= Excerto =

Há duas semanas iniciei aqui uma espécie de guião-base para todas as almas que volta e meia contactam-me através das redes sociais no intuito de saber o que fazer quando em lua de mel nos Açores. Comecei pela Terceira, claro, de seu nome original Ilha de Nosso Senhor Jesus Cristo, e hoje navegamos até outros territórios de encanto. “Territórios de Encanto”, by the way, será o título do meu próximo livro se, no entretanto, der por mim inadvertidamente possuído pelo Raúl Minh’Alma. Adiante. Ladies & Gentleman, eis algumas dicas sobre a zona carinhosamente apelidada “Triângulo” — e
formada pelas extraordinárias ilhas do Pico, São Jorge e Faial.
Para ver no Pico:
Segunda maior ilha do arquipélago e a minha predileta, por razões algo místicas para serem explicadas em menos de 3 tomos, meia dúzia de ensaios e uma tese. Por um lado, aquela sublime montanha nunca cansa a vista e parece que se apresenta sempre de forma nova (e encantada), depois há uma energia qualquer naquele território que é irrepetível.

= Tarefas =
A - Reproduza do excerto sobre os Açores o trecho que abre com as palavras contendo "Há duas semanas" e fecha com "Jorge e Faial.".
B - Traduza para o inglês a seguinte frase do excerto sobre os Açores: "Comecei pela Terceira, claro, de seu nome original Ilha de Nosso Senhor Jesus Cristo, e hoje navegamos até outros territórios de encanto."
C - Segundo o excerto sobre os Açores, que ilhas formam a zona apelidada "Triângulo"?

= Dados =
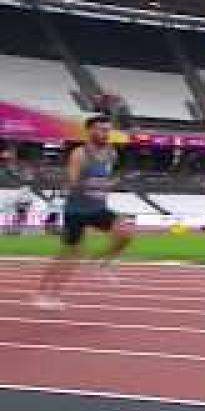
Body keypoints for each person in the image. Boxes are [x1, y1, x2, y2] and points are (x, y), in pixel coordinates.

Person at [32, 116, 133, 310]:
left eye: (107, 130)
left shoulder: (111, 153)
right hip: (76, 211)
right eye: (101, 130)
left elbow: (109, 177)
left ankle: (100, 263)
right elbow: (72, 184)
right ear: (90, 131)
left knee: (125, 234)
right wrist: (97, 184)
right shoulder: (79, 154)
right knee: (69, 256)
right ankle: (44, 294)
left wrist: (111, 183)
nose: (105, 134)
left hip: (98, 209)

= Respostas por tarefa =
A -
Há duas semanas iniciei aqui uma espécie de guião-base para todas as almas que volta e meia contactam-me através das redes sociais no intuito de saber o que fazer quando em lua de mel nos Açores. Comecei pela Terceira, claro, de seu nome original Ilha de Nosso Senhor Jesus Cristo, e hoje navegamos até outros territórios de encanto. “Territórios de Encanto”, by the way, será o título do meu próximo livro se, no entretanto, der por mim inadvertidamente possuído pelo Raúl Minh’Alma. Adiante. Ladies & Gentleman, eis algumas dicas sobre a zona carinhosamente apelidada “Triângulo” — e
formada pelas extraordinárias ilhas do Pico, São Jorge e Faial.

B - I started with Terceira, of course, originally named the Island of Our Lord Jesus Christ, and today we sail on to other enchanting territories.

C - As ilhas do Pico, São Jorge e Faial.